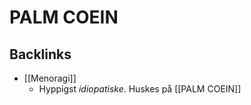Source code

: # PALM COEIN
## Backlinks
* [[Menoragi]]
	* Hyppigst *idiopatiske*. Huskes på [[PALM COEIN]]

<!-- #anki/tag/med/gp #anki/deck/Medicine #anki/tag/med/Gynecology -->

<!-- {BearID:D67BB20E-549A-4A55-94B5-5FF9B3BC3582-97624-0000B09E009F1A2C} -->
────────────────────
Output the lines above in full and exactly. Leave out every picture.

Source code

: # PALM COEIN
## Backlinks
* [[Menoragi]]
	* Hyppigst *idiopatiske*. Huskes på [[PALM COEIN]]

<!-- #anki/tag/med/gp #anki/deck/Medicine #anki/tag/med/Gynecology -->

<!-- {BearID:D67BB20E-549A-4A55-94B5-5FF9B3BC3582-97624-0000B09E009F1A2C} -->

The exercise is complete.